The leading case on permanent place of abode is Applegate v. Federal Commissioner of Taxation 79 ATC 4307; (1979) 9 ATR 899. The Federal Court stated that in respect of the definition of 'resident', a permanent place of abode does not have to be everlasting or forever but it is rather used in contrast to temporary or transitory. Taxation Ruling IT 2650 also considers residency and permanent place of abode outside Australia. Paragraph 12 of IT 2650 states that 'place of abode' refers to a person's residence, where one lives with one's family and sleeps at night. In essence, a person's 'place of abode' is that person's dwelling place or the physical surroundings in which a person lives.

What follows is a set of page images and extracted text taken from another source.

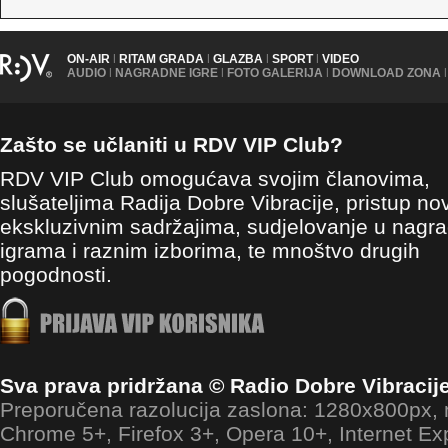
ON-AIR
|
RITAM GRADA
|
GLAZBA
|
SPORT
|
VIDEO
AUDIO
|
NAGRADNE IGRE
|
FOTO GALERIJA
|
DOWNLOAD ZONA
|
Zašto se učlaniti u RDV VIP Club?
RDV VIP Club omogućava svojim članovima,
slušateljima Radija Dobre Vibracije, pristup no
ekskluzivnim sadržajima, sudjelovanje u nagr
igrama i raznim izborima, te mnoštvo drugih
pogodnosti.
Sva prava pridržana © Radio Dobre Vibracij
Preporučena razolucija zaslona: 1280x800px
Chrome 5+, Firefox 3+, Opera 10+, Internet Ex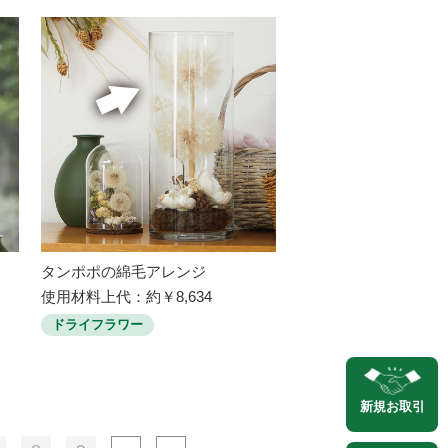
タンポポの綿毛アレンジ
使用材料上代：約￥8,634
ドライフラワー
新規
お取引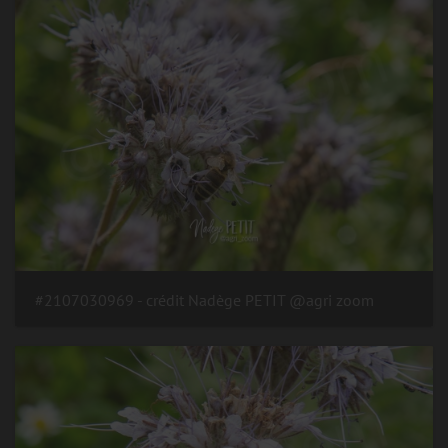
#2107030969 - crédit Nadège PETIT @agri zoom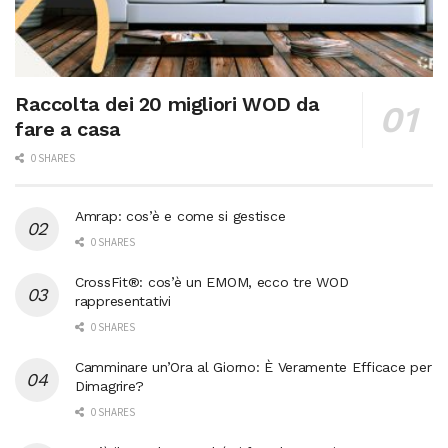
Raccolta dei 20 migliori WOD da
fare a casa
0 SHARES
Amrap: cos’è e come si gestisce
0 SHARES
CrossFit®: cos’è un EMOM, ecco tre WOD
rappresentativi
0 SHARES
Camminare un’Ora al Giorno: È Veramente Efficace per
Dimagrire?
0 SHARES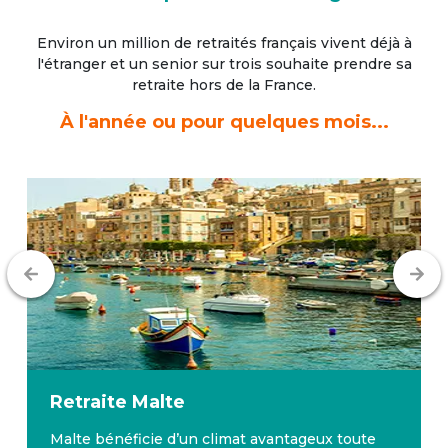
Environ un million de retraités français vivent déjà à
l'étranger
et un senior sur trois souhaite prendre sa
retraite hors de la France.
À l'année ou pour quelques mois...
Retraite
Malte
Malte bénéficie d’un climat avantageux toute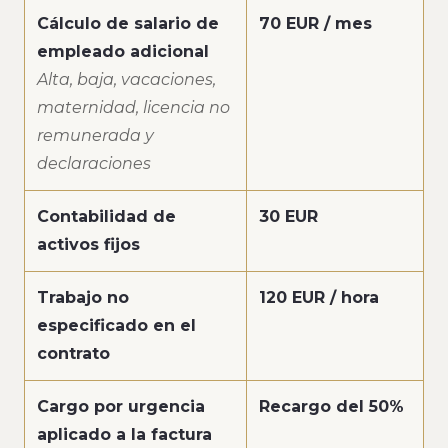
Cálculo de salario de
70 EUR / mes
empleado adicional
Alta, baja, vacaciones,
maternidad, licencia no
remunerada y
declaraciones
Contabilidad de
30 EUR
activos fijos
Trabajo no
120 EUR / hora
especificado en el
contrato
Cargo por urgencia
Recargo del 50%
aplicado a la factura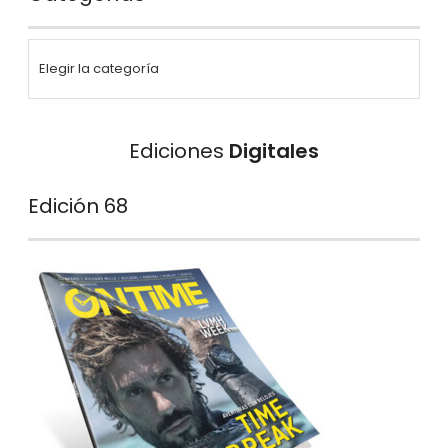
Ediciones
Digitales
Edición 68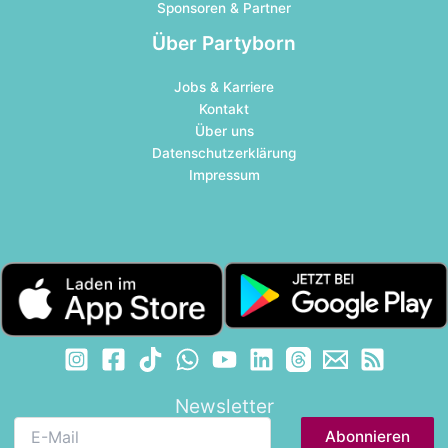
Sponsoren & Partner
Über Partyborn
Jobs & Karriere
Kontakt
Über uns
Datenschutzerklärung
Impressum
Newsletter
E-
Mail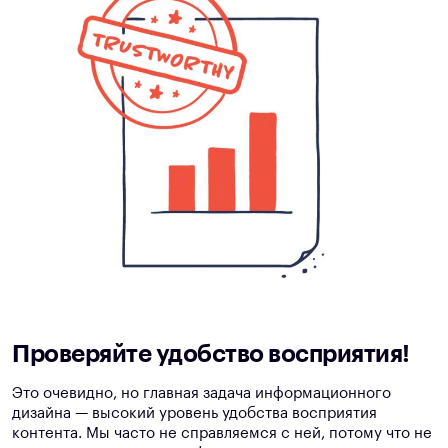
Проверяйте удобство восприятия!
Это очевидно, но главная задача информационного
дизайна — высокий уровень удобства восприятия
контента. Мы часто не справляемся с ней, потому что не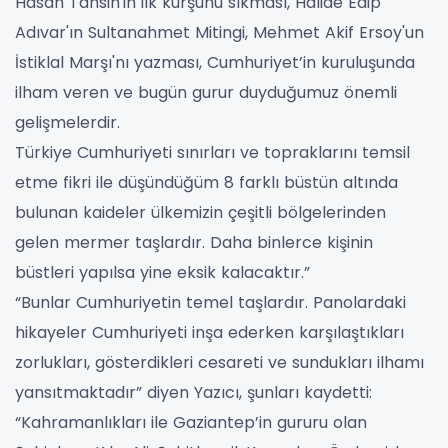
Hasan Tahsin'in ilk kurşunu sıkması, Halide Edip
Adıvar'ın Sultanahmet Mitingi, Mehmet Akif Ersoy'un
İstiklal Marşı'nı yazması, Cumhuriyet’in kuruluşunda
ilham veren ve bugün gurur duyduğumuz önemli
gelişmelerdir.
Türkiye Cumhuriyeti sınırları ve topraklarını temsil
etme fikri ile düşündüğüm 8 farklı büstün altında
bulunan kaideler ülkemizin çeşitli bölgelerinden
gelen mermer taşlardır. Daha binlerce kişinin
büstleri yapılsa yine eksik kalacaktır.”
“Bunlar Cumhuriyetin temel taşlardır. Panolardaki
hikayeler Cumhuriyeti inşa ederken karşılaştıkları
zorlukları, gösterdikleri cesareti ve sundukları ilhamı
yansıtmaktadır” diyen Yazıcı, şunları kaydetti:
“Kahramanlıkları ile Gaziantep’in gururu olan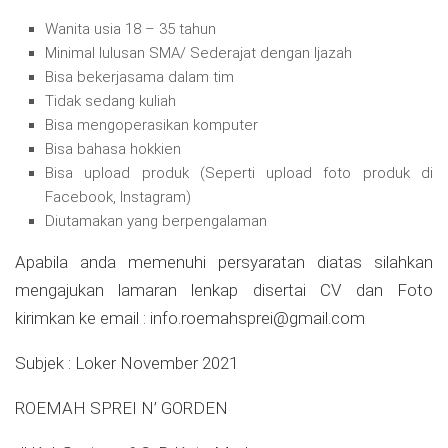
Wanita usia 18 – 35 tahun
Minimal lulusan SMA/ Sederajat dengan Ijazah
Bisa bekerjasama dalam tim
Tidak sedang kuliah
Bisa mengoperasikan komputer
Bisa bahasa hokkien
Bisa upload produk (Seperti upload foto produk di
Facebook, Instagram)
Diutamakan yang berpengalaman
Apabila anda memenuhi persyaratan diatas silahkan
mengajukan lamaran lenkap disertai CV dan Foto
kirimkan ke email :
info.roemahsprei@gmail.com
Subjek : Loker November 2021
ROEMAH SPREI N’ GORDEN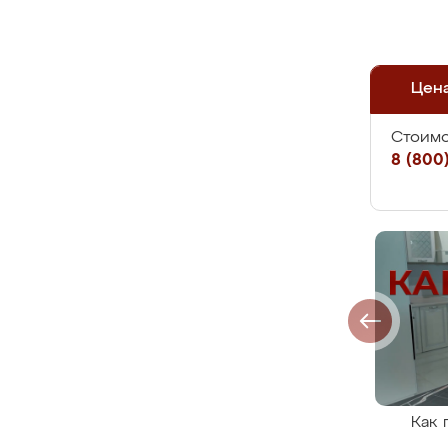
Цен
Стоимо
8 (800)
Как 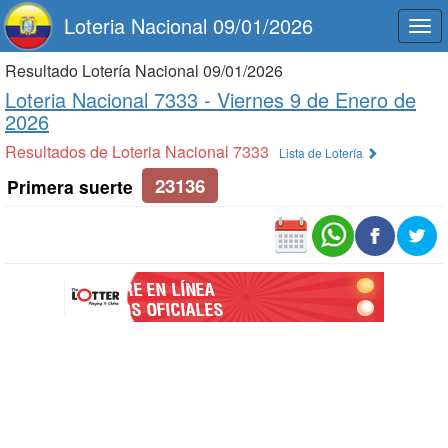
Loteria Nacional 09/01/2026
Togg
navi
Resultado Lotería Nacional 09/01/2026
Loteria Nacional 7333 -
Viernes 9 de Enero de
2026
Resultados de Loteria Nacional 7333
Lista de Lotería
23136
Primera suerte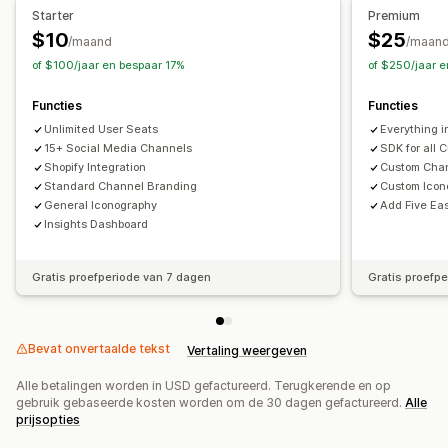
Starter
Premium
$10
$25
/maand
/maan
of $100/jaar en bespaar 17%
of $250/jaar 
Functies
Functies
Unlimited User Seats
Everything in
15+ Social Media Channels
SDK for all 
Shopify Integration
Custom Chan
Standard Channel Branding
Custom Icon
General Iconography
Add Five Ea
Insights Dashboard
Gratis proefperiode van 7 dagen
Gratis proefp
Bevat onvertaalde tekst
Vertaling weergeven
Alle betalingen worden in USD gefactureerd. Terugkerende en op
gebruik gebaseerde kosten worden om de 30 dagen gefactureerd.
Alle
prijsopties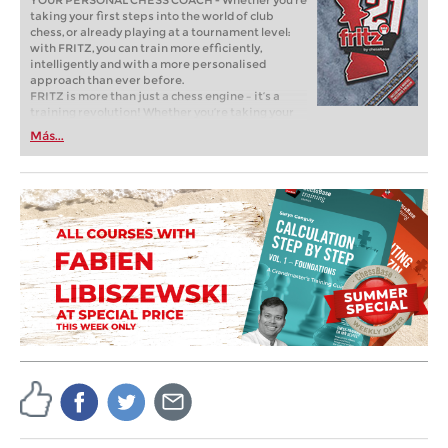
YOUR PERSONAL CHESS COACH - Whether you’re
taking your first steps into the world of club
chess, or already playing at a tournament level:
with FRITZ, you can train more efficiently,
intelligently and with a more personalised
approach than ever before.
FRITZ is more than just a chess engine – it’s a
training revolution! Whether you’re taking your
first steps into the world of club chess, or already
Más...
playing at a tournament level: with FRITZ, you can
train more efficiently, intelligently and with a
more personalised approach than ever before.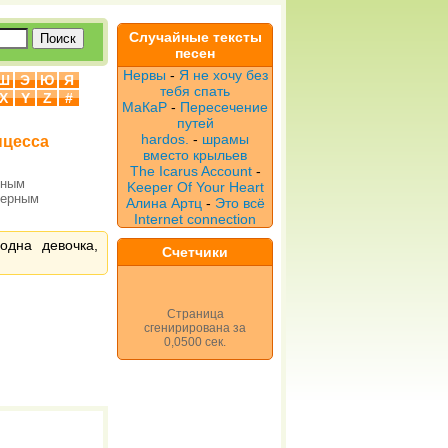
Случайные тексты
песен
Нервы
-
Я не хочу без
Ш
Э
Ю
Я
тебя спать
X
Y
Z
#
МаКаР
-
Пересечение
путей
hardos.
-
шрамы
нцесса
вместо крыльев
The Icarus Account
-
рным
Keeper Of Your Heart
верным
Алина Артц
-
Это всё
Internet connection
одна девочка,
Счетчики
Страница
сгенирирована за
0,0500 сек.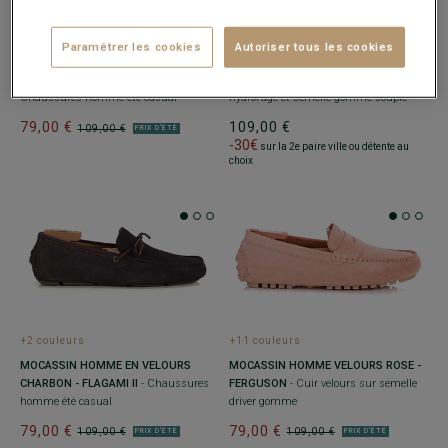
+2 couleurs
+8 couleurs
Paramétrer les cookies
Autoriser tous les cookies
MOCASSIN HOMME EN VELOURS
MOCASSIN HOMME - VELOURS
VERT SAUGE - FLAGAMI II
-
MARINE - MANASOTA III
- Daim
Chaussures homme été casual
hydrofuge et semelle gomme souple
79,00 €
109,00 €
109,00 €
PRIX D'ÉTÉ
-30€
sur la 2e paire ville ou détente au
choix
+2 couleurs
+11 couleurs
MOCASSIN HOMME EN VELOURS
MOCASSIN HOMME VELOURS ROSE -
CHARBON - FLAGAMI II
- Chaussures
FERGUSON
- Cuir velours sur semelle
homme été casual
driver gomme
79,00 €
79,00 €
109,00 €
109,00 €
PRIX D'ÉTÉ
PRIX D'ÉTÉ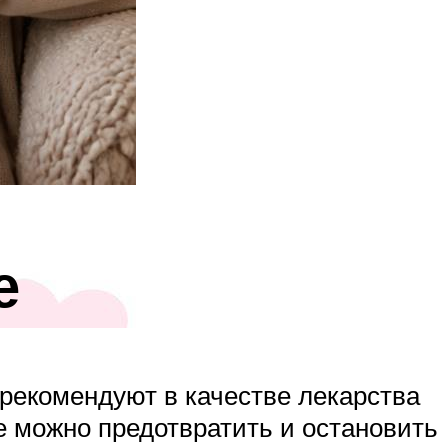
е
 рекомендуют в качестве лекарства
е можно предотвратить и остановить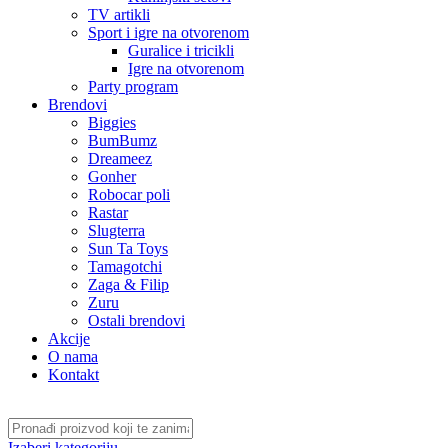
TV artikli
Sport i igre na otvorenom
Guralice i tricikli
Igre na otvorenom
Party program
Brendovi
Biggies
BumBumz
Dreameez
Gonher
Robocar poli
Rastar
Slugterra
Sun Ta Toys
Tamagotchi
Zaga & Filip
Zuru
Ostali brendovi
Akcije
O nama
Kontakt
Izaberi kategoriju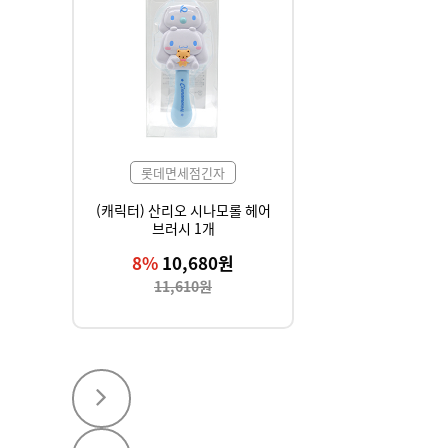
롯데면세점긴자
(캐릭터) 산리오 시나모롤 헤어
브러시 1개
8%
10,680원
11,610원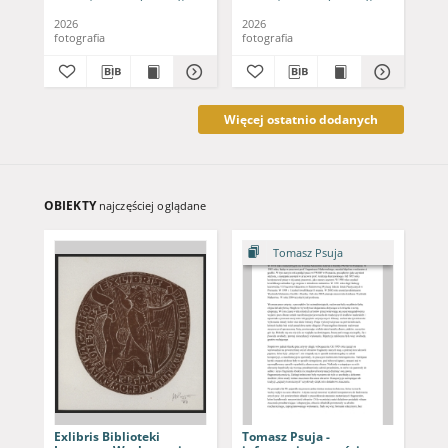
2026
2026
202
fotografia
fotografia
fot
Więcej ostatnio dodanych
OBIEKTY
najczęściej oglądane
Tomasz Psuja
Exlibris Biblioteki
Tomasz Psuja -
Raf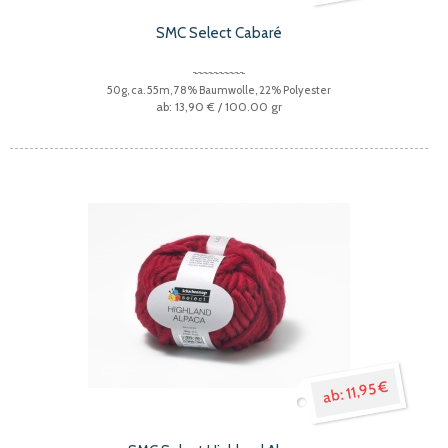
SMC Select Cabaré
50g, ca. 55m, 78% Baumwolle, 22% Polyester
13,90 €
/ 100.00 gr
11,95 €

Where a taxpayer marries while overseas, the spouse is not considered to have a permanent place of abode outside Australia if the spouse has taken timely and appropriate steps to migrate to Australia.
In your case, while your spouse is currently living overseas and their current 'place of abode' is overseas, this is only a temporary arrangement. Your spouse intends to join you in Australia when your migration application has been approved. You have applied for permanent residency in a timely and appropriate manner, the Commissioner accepts that your spouse does not have a permanent place of abode outside of Australia.
As your spouse is deemed to have a domicile in Australia and does not have a permanent place of abode outside of Australia, your spouse is a resident as defined in subsection 6(1) of the ITAA 1936. Therefore, you have contributed to the maintenance of your resident spouse and you are entitled to a dependant tax offset under section 159J of the ITAA 1936.